Sunday, October 26, 2014
She put her finger to her lips, spread her arms out to the crowd to further silence the room, plopped onto the overstuffed sofa, and loudly declared, “Everybody watch THIS!!” “Everybody,” that particular evening, included Granddaddy, Grammy, little sis, and me. What we were watching was the precocious four-year-old’s favorite scene in an otherwise continuous loop of animated entertainment.
I confess that I have had my own Everybody Watch THIS moments in my life, moments of appreciation and awe.
The entire family was up at the cottage one fourth of July. Sitting our backsides on the shore of Lake Huron, we had toasted the marshmallows, sung the campfire songs, and ooohed and ahhhed over the fireworks displays that ran the length of the beach. The night was dark, smelled of dying fire, and most everyone was heading back up to the house. Everyone was heading back in, that is, except for my husband and myself. We sat for a bit, alone, listening to the night. We didn’t speak. We sat simply breathing in the emerging silence, taking comfort in being in each other’s space at the end of a lovely evening. At one point, I looked up. The sky was massive in its darkness but was saturated almost completely with stars. I felt miniscule. My heart could not begin to take in all of what I saw. There is no word to describe what I felt. Everybody watch THIS!!

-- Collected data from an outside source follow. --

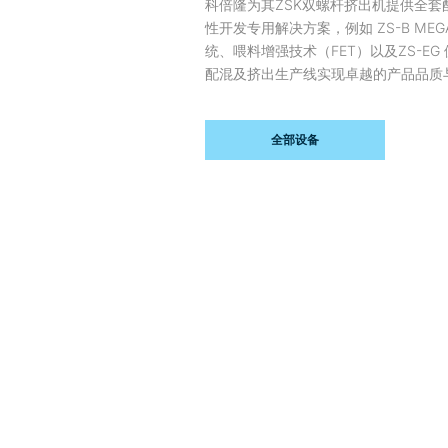
科倍隆为其ZSK双螺杆挤出机提供全套
性开发专用解决方案，例如 ZS-B MEG
统、喂料增强技术（FET）以及ZS-E
配混及挤出生产线实现卓越的产品品质
全部设备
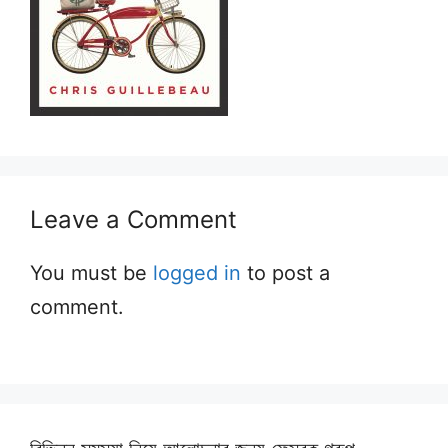
Leave a Comment
You must be
logged in
to post a
comment.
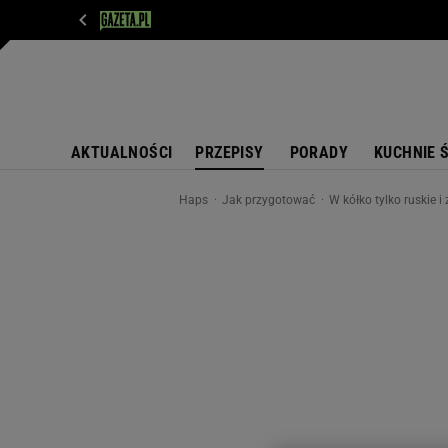
WIADOMOŚCI
NEXT
SPORT
PLOTEK
D
AKTUALNOŚCI
PRZEPISY
PORADY
KUCHNIE 
Haps
Jak przygotować
W kółko tylko ruskie 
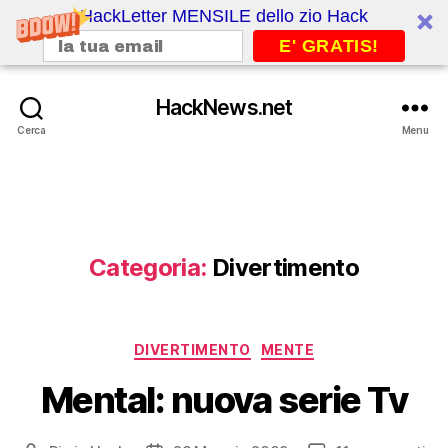
HackLetter MENSILE dello zio Hack
E' GRATIS!
HackNews.net
Cerca
Menu
Categoria:
Divertimento
Categorie
DIVERTIMENTO
MENTE
Mental: nuova serie Tv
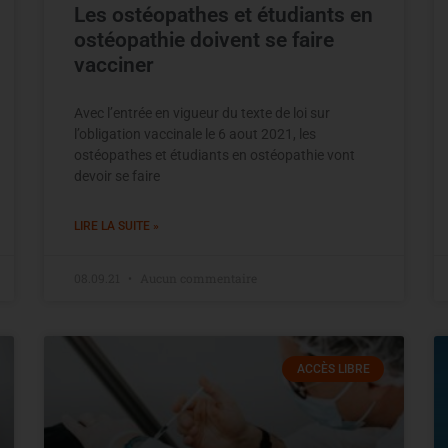
Les ostéopathes et étudiants en
ostéopathie doivent se faire
vacciner
Avec l’entrée en vigueur du texte de loi sur
l’obligation vaccinale le 6 aout 2021, les
ostéopathes et étudiants en ostéopathie vont
devoir se faire
LIRE LA SUITE »
08.09.21
Aucun commentaire
ACCÈS LIBRE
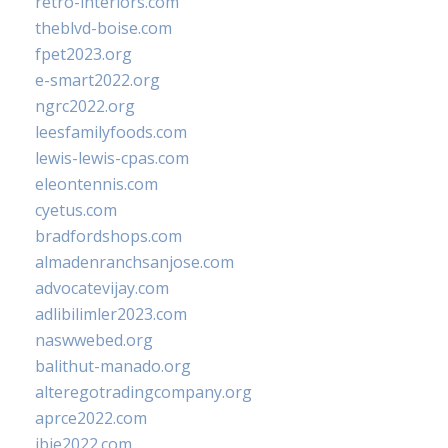
retro-interiors.com
theblvd-boise.com
fpet2023.org
e-smart2022.org
ngrc2022.org
leesfamilyfoods.com
lewis-lewis-cpas.com
eleontennis.com
cyetus.com
bradfordshops.com
almadenranchsanjose.com
advocatevijay.com
adlibilimler2023.com
naswwebed.org
balithut-manado.org
alteregotradingcompany.org
aprce2022.com
ibie2022.com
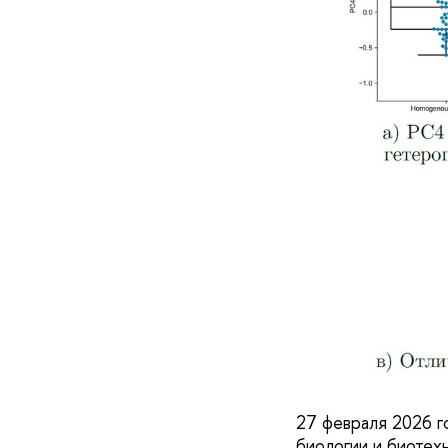
27 февраля 2026 г
биологии и биоте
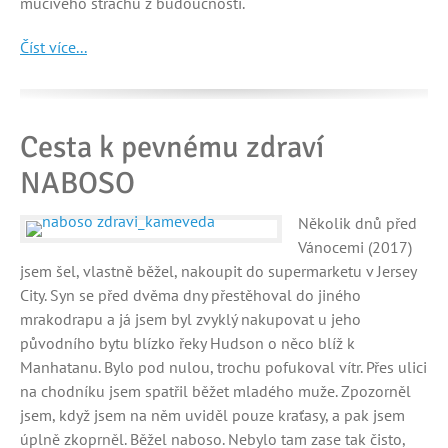
mučivého strachu z budoucnosti.
Číst více...
Cesta k pevnému zdraví
NABOSO
Několik dnů před
Vánocemi (2017)
jsem šel, vlastně běžel, nakoupit do supermarketu v Jersey
City. Syn se před dvěma dny přestěhoval do jiného
mrakodrapu a já jsem byl zvyklý nakupovat u jeho
původního bytu blízko řeky Hudson o něco blíž k
Manhatanu. Bylo pod nulou, trochu pofukoval vítr. Přes ulici
na chodníku jsem spatřil běžet mladého muže. Zpozorněl
jsem, když jsem na něm uviděl pouze kraťasy, a pak jsem
úplně zkoprněl. Běžel naboso. Nebylo tam zase tak čisto,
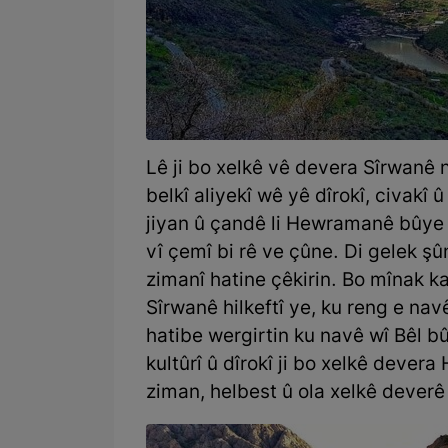
Lê ji bo xelkê vê devera Sîrwanê 
belkî aliyekî wê yê dîrokî, civakî 
jiyan û çandê li Hewramanê bûye û
vî çemî bi rê ve çûne. Di gelek ş
zimanî hatine çêkirin. Bo mînak k
Sîrwanê hilkeftî ye, ku reng e na
hatibe wergirtin ku navê wî Bêl b
kultûrî û dîrokî ji bo xelkê deve
ziman, helbest û ola xelkê deverê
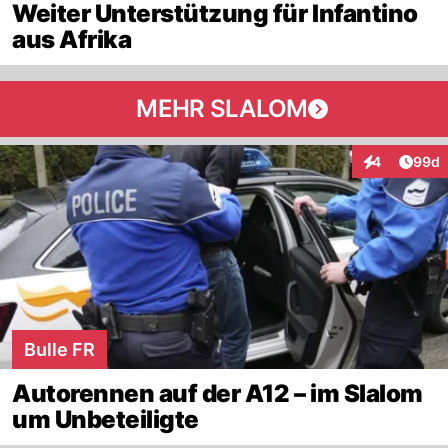
Weiter Unterstützung für Infantino
aus Afrika
MEHR SLALOM
Artik
4
99d
Interaktionen
Bulle FR
Autorennen auf der A12 – im Slalom
um Unbeteiligte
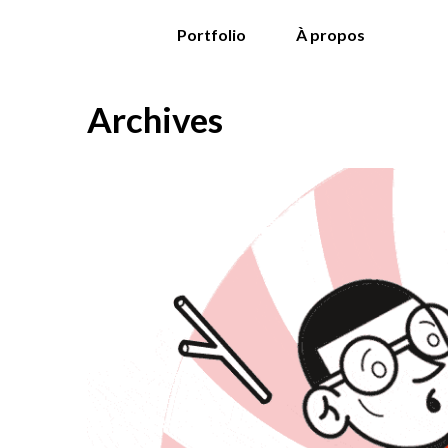
Portfolio
À propos
Archives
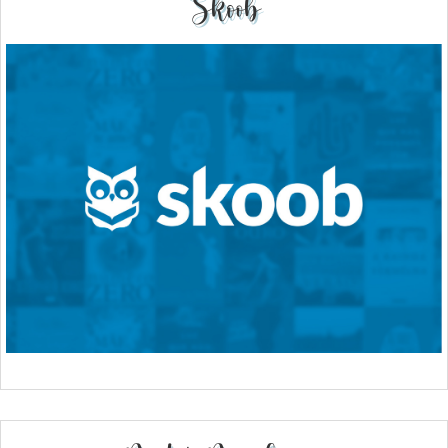
Skoob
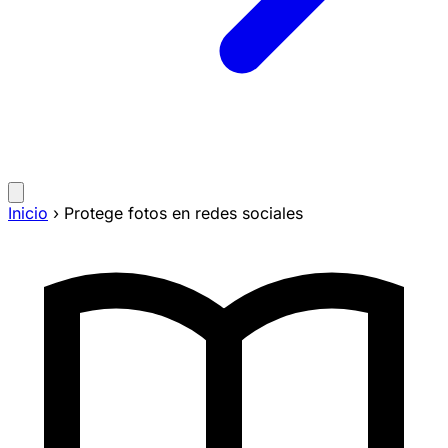
Inicio
›
Protege fotos en redes sociales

One afternoon, I had driven to a different beach, a quick fifty minutes from my house. It had been a tough week. I was in need of a little me time. I took a picnic lunch, found a table in the sand, kicked off my shoes and ate my veggie sub while watching the boats come in. It was end of season so the town was empty save for a few locals who know the pleasure in enjoying the lake without the trappings of tourists. I finished a couple chapters in a book I was working on, took pictures of the gulls, and watched the water glimmer in the sunshine. I shot a selfie or two at the lighthouse on the pier. I finished my day with a long barefoot walk on the beach. I was alone except for the two women who were also apparently enjoying a little me time, one with her trashy romance, the other with her bag of knitting. I walked far, past the ice cream shop that is packed with children in the summer months, past the condos, the summer homes, the cottage rentals. I walked past everything until I came to nothing, nothing but sand grass, dunes, water, and herons. I spent a quiet moment just listening to the waves hit the shore, breathing in the smell of fish and that other indescribable scent of fresh lake air. I stood in awe and again felt that my heart was not nearly big enough to absorb it all. Everybody watch THIS!!
Not every Everybody Watch THIS moment is compliments of nature. Sometimes it is the people in my life who impress me with their beauty.
A young woman sat in my office one day. She confessed to me that she was living in her car. She shared personal stories that left me in tears. That is all that I will say on this. This particular part of her story is not mine to tell. What I can tell you is that this student of mine, despite having no home, no money, no supportive family from the time she was sixteen had managed to pull herself up, go back to school, and learn to budget, take control of her finances, and begin the process of making a better life for herself. She learned that her beginnings were not her fault, that just because someone births us does not mean they know how to parent us, that she matters and that she has much to offer this world, that she is worthy of love and compassion and kindness from those around her and that she is worthy of the same from herself. She is climbing, slowly but certainly, out of the darkness from which she entered this world. Everybody watch THIS!!
I am moved by this young woman’s story because, and you know this by now, I did not have the easiest of beginnings to my own life. What others took for granted—food, clothing, shelter—did not come easily in my home. College. College was hard. And by all rights should not have happened as it did. I thank a dogged determination, bullheaded personality, God, serendipity, and cosmic intervention for that. I am where I am today because of a will to fight and because of those in my life who stepped in when stepping in was what was needed. I have struggled lately, to be honest, with my path, with my purpose. I have had my eyes fixed on what is before me. I have been focused, it seems, in the wrong direction. I have much in this life for which to be thankful. It is MY turn, I know now, to be the one doing the stepping in. It is MY turn to take my eyes off my OWN path, turn around, and offer a hand. It is MY turn to love and to lift and to give. Everybody watch THIS!